Hunchback tweeted that Proposition 289 had been repealed a few hours ago. “Glad to have brought Compound Finance back into the spotlight,” they said. added. “StakedComp… finally becomes a yield-generating asset!
Markets reacted favorably to the resolution, with the price of COMP increasing by 6.2% over the past 24 hours, according to CoinGecko.
Attack on governance
Proposition 289 proposed investing 499,000 COMP from the Compound treasury into goldCOMP, a yield-generating vault of the Humpy-linked Golden Boys team.

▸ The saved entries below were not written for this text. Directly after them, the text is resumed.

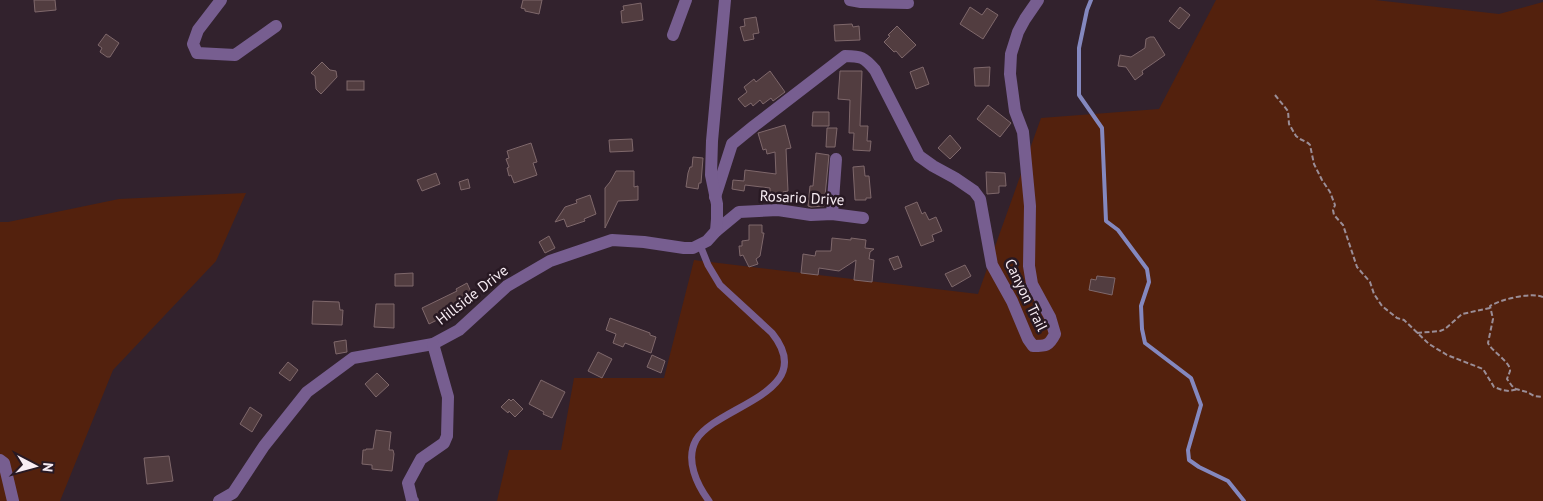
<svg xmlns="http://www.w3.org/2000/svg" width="1543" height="501" font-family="'PT Sans',sans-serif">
<rect width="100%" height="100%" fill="#32222d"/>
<g fill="#53210d">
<polygon points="1216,0 1375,0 1499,14 1543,2 1543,501 497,501 509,450 561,450 574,378 664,378 694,260 978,294 1041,118 1159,109"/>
<polygon points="246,193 216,261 113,370 60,501 0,501 0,222 8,222 119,199"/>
</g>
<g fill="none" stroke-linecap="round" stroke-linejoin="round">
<polyline stroke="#8488bf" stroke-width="4" points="1091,0 1087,10 1079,48 1079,95 1102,128 1106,221 1118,230 1147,269 1149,282 1141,306 1142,329 1145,343 1191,378 1201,405 1188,450 1189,460 1199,467 1228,481 1244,501"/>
</g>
<g fill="#523d40" stroke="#7f686b">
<polygon points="34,0 55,0 56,10 35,12"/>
<polygon points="523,0 542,0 539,14 525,11 525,9 521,8"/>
<polygon points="641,3 643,20 622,23 621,11 624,10 623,6"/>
<polygon points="970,7 982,15 987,8 998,15 983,39 960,24"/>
<polygon points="1180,7 1190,15 1179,29 1169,21"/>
<polygon points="756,17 759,33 753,34 754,39 744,41 740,27 745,26 744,19"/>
<polygon points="852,24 853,27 859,26 860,40 835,41 834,25"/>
<polygon points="897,26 916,45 902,58 896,51 894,52 884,42 890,36 888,35"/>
<polygon points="106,34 119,43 110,57 107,57 100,52 102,48 98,45"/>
<polygon points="1150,37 1154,37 1165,55 1142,71 1143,74 1135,80 1126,67 1118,66 1120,55 1131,57 1145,48 1146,39"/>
<polygon points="322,62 330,70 336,71 337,77 321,94 316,89 315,76 311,73"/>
<polygon points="923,67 929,84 916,89 910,72"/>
<polygon points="990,67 989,86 975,86 974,68"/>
<polygon points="770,71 785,92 773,101 771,98 763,104 760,100 753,106 751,103 745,107 738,99 747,92 744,87 754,79 756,82"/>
<polygon points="840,71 862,71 860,126 868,126 867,141 871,141 870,151 853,150 854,133 849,133 850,100 838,99"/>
<rect x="347" y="81" width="17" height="9"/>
<polygon points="988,105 1011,123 1000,137 977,119"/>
<polygon points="813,112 829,112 829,126 812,126"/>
<polygon points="785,125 791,148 786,149 788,191 783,192 783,194 770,194 770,188 745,185 744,191 732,189 733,180 744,181 745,170 776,174 775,152 767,154 766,149 763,150 758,133"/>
<polygon points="827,128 837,128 835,147 826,147"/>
<polygon points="950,135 961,148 950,159 938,148"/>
<polygon points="632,139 633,151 610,152 609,140"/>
<polygon points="531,143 537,162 533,163 537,175 514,183 511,175 509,176 507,168 509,167 506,159 509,158 507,151"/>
<polygon points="816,153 829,155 824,206 811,207 808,206 810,186 813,186"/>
<polygon points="693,157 703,158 701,183 699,183 698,189 686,187 688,173 690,167 692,167"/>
<polygon points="864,166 865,176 869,176 871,198 866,198 866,200 855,200 853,167"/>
<polygon points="616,171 634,171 634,187 638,186 638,200 618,201 605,228 605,188 610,182"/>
<polygon points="986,172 1005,173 1006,186 999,186 999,193 987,194"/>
<polygon points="436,173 440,184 422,191 417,180"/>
<polygon points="468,179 470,188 461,190 459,182"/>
<polygon points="590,195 596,214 584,219 585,221 567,227 564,219 555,222 565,207 577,203 576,200"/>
<polygon points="917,202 922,214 925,212 929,220 936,217 942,231 932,235 934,241 921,246 905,207"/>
<polygon points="749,225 762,225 762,233 764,233 760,256 756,259 758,264 749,267 743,255 740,256 739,246 742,246 742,241 749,240"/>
<polygon points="549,236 555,248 545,253 539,242"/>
<polygon points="832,238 851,240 851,238 866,240 865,248 874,249 870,252 869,259 874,260 872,282 854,280 856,260 839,271 819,268 818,275 801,273 803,254 815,256 816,251 831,251"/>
<polygon points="898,256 902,267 894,270 889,259"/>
<polygon points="965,265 971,276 952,287 945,274"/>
<polygon points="413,273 413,286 395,286 395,274"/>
<polygon points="1097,276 1115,278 1112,295 1089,290 1091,279 1096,280"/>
<polygon points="467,283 475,301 429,324 422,308 457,291 456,289"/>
<polygon points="313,301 339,302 340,310 343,310 342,325 312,324"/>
<polygon points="376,304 394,304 394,328 374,327"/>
<polygon points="610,318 650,333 650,335 656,337 651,353 625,343 623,347 613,343 616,334 606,330"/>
<polygon points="346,340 347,352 336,354 334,342"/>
<polygon points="598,352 612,359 602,378 588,371"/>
<polygon points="652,355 665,361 661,373 647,367"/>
<polygon points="288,362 298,370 290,381 279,373"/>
<polygon points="377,373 389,385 376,397 365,384"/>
<polygon points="541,380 565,392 552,418 543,414 544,412 529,404"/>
<polygon points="509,399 511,401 513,399 523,409 515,417 509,411 508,413 501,407"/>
<polygon points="250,407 262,415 252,432 240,424"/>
<polygon points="376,430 391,432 389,450 393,450 394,454 392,471 372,469 372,465 362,464 363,450 366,450 366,449 373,449"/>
<polygon points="169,456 173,481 147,484 144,458"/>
</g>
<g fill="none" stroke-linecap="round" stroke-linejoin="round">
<g stroke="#9b8e97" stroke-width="2" stroke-dasharray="5 2.5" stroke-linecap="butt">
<polyline points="1275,95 1288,111 1289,124 1296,136 1300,139 1308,143 1310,145 1314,164 1322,180 1330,192 1335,205 1333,210 1334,215 1343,225 1357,267 1370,282 1374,294 1382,306 1397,318 1404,320 1429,344 1447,355 1483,369 1494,387 1502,390 1509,391 1518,389"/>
<path d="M1543 297C1531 292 1502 299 1490 306L1493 319 1488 343C1491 351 1511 362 1510 371 1509 374 1508 376 1507 379L1512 386 1516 389 1527 392 1534 396 1543 397"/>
<polyline points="1417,333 1440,331 1445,329 1462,314 1490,308"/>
</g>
<path stroke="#775e90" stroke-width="7" d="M700 245 708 265 720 285 772 333C820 393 717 405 696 440 685 460 697 485 709 501"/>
<g stroke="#775e90" stroke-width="12">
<polyline points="221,0 198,30 193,44 197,53 235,55 276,26"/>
<polyline points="850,0 861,2 908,3"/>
<polyline points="673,35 686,0"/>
<path d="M715 197 732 144 754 126 845 56C861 56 864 57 875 70L919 156 933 166 955 178 974 191 980 199 992 265 1012 301 1028 339 1033 346C1046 346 1049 346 1055 334L1050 317 1032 284 1029 266 1030 206 1023 132 1015 111 1010 74 1011 54 1018 32 1025 19 1038 0"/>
<polyline points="832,214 836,159"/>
<polyline points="716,231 739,212 778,210 811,215 832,214 863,218"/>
<polyline points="0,460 4,463 13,501"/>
<polyline points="219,501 233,493 264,446 307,392 353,358 433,344 459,330 507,286 550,261 612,240 644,242 684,248 693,248 707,241 716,231 717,219 717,204 711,175 712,141 725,0"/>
<polyline points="413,501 412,500 408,483 415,470 421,459 444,443 447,436 448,397 433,344"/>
</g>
</g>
<g text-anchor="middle" stroke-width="5" stroke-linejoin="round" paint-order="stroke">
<g font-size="15" fill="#f7ecf3" stroke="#281923">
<text transform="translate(802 198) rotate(3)" y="5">Rosario Drive</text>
<text transform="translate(472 295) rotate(-38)" y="5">Hillside Drive</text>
<text transform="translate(1026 295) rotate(64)" y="5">Canyon Trail</text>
</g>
</g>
<g transform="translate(35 466) rotate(96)" stroke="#281923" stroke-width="4" paint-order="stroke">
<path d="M0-4L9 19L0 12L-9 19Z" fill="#f7ecf3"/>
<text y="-8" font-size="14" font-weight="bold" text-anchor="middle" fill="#f7ecf3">N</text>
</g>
</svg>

The proposal passed with nearly 52 percent of the vote on July 28, despite two previous iterations of the proposal being defeated by strong opposition. Can And JulyThe proposals notably asked for only 92,000 COMP, with security researchers warning that any deposit of tokens into the goldCOMP vault would cede their governance power.
In May, Michael Lewellen of Web3 security firm OpenZeppelin, note The first proposal was submitted by a new governance delegate who was suddenly awarded 228,000 COMP by five wallets that got their tokens from the Bybit exchange. Combined with his own tokens, the delegate got 325,333 COMP, which is over 81% of the 400,000 tokens required for a governance proposal to reach quorum.
“We have been alerting the community to the risk that these delegates could support a potential attack on governance,” Lewellen said. “The timing of the new proposal and these recent delegations are suspect.”